Und wie gesagt, diese Hilfe Gottes brauchen wir. Wir brauchen den Heiligen Geist, liebe Leute, diesen Geist der Liebe, der uns hilft, der alles neu macht, wie Jesus gesagt hat, ja, der uns zu einer neuen Schöpfung macht, wenn wir uns auf diesen Weg mit Jesus einlassen. Und jetzt, jetzt lade ich dich ein, lass uns das alles jetzt Jesus übergeben, ja, deine verletzten Gefühle, deine ganzen Fragen, Sorgen, dass wir waren der Sturm, wir wenden uns jetzt an Jesus.

Im Namen des Vaters, des Sohnes und des Heiligen Geistes. Amen. Herr Jesus Christus, wir kommen jetzt zu dir. Wir wissen, dass du uns hörst, dass du da bist. Wir glauben, dass du da bist, dass du uns jetzt hörst und erhört. Wecke jetzt den Glauben in uns, öffne uns, sende dein Licht in unser Inneres, erleuchte unser Herz, unseren Geist, unser Leben. Hilf uns, uns anzuschauen, uns zu betrachten, mit uns durch den Tag zu gehen. Zeige uns, was wir ändern sollen und ändern können. Herr, wir bitten dich, befreie uns. Befreie uns vom bösen Geist, befreie uns vom verkehrten Denken. Heile unsere Gefühle. Wir wollen uns jetzt von deinem Geist, von deinem Wort leiten lassen. Herr, heile uns Seele, Geist und Leib. Heile uns jetzt in deiner Liebe und Barmherzigkeit. Heile uns, damit wir dich loben und ehren können. Lass uns dich jetzt erfahren, dass du da bist, du der Weg, die Wahrheit und das Leben. Segne uns, stärke uns, mach alles neu. Wir wollen nicht zurückschauen, sondern auf dich.

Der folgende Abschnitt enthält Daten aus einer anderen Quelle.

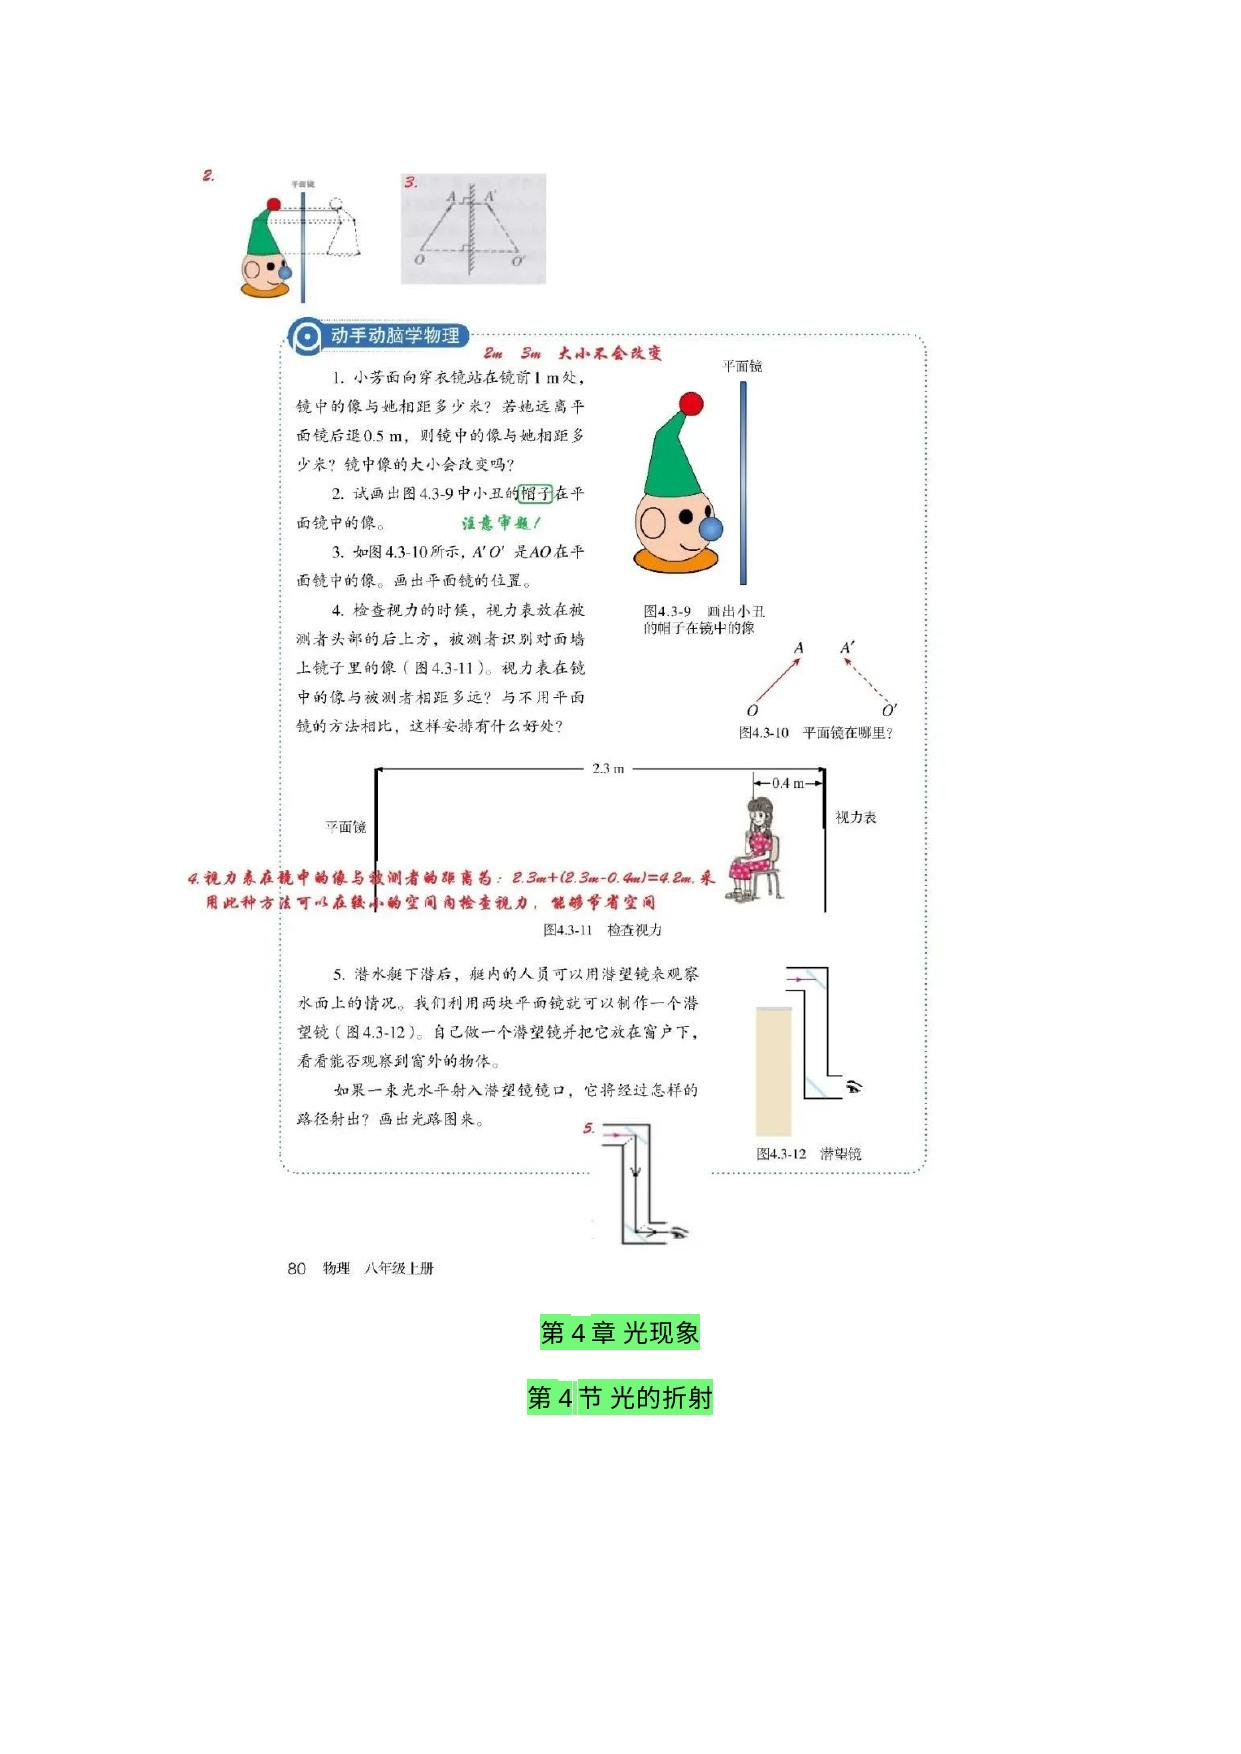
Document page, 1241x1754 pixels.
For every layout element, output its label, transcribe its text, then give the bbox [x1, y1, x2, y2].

Ja, und für manche wäre es auch echt angebracht, mal intensive Tage wirklich mehrere Tage sich ganz der Heilung zu widmen, sich mit sich selbst zu befassen und diese vielen Ablenkungen beiseite zu lassen. Wirklich schau mal irgendwie, ob du nicht mal einen Weg findest für innere Heilung, auch an Exerzitien teilnimmst oder sowas, oder auch eine richtig gute Wallfahrt, ja, wo gebetet wird, wo man sich beschäftigt, Gott mit dem Heil des Menschen, der Heilung des Menschen und alles, ja, dass du damit noch mehr Hilfe erfahren kannst, ja. Und einfach auch die Begeisterung, ja, für das wahre Leben, ja. Und am Ende von meinem Beitrag hier werden auch noch ein paar Vorträge von mir eingeblendet. Vielleicht ist noch was für dich dabei, oder geh auch mal auf unseren Kanal schauen. Vor allen Dingen geh wirklich im Vertrauen auf Gott und in dieser Bereitschaft, dich zu verändern, besser zu werden. Erwarte nicht alles von den anderen.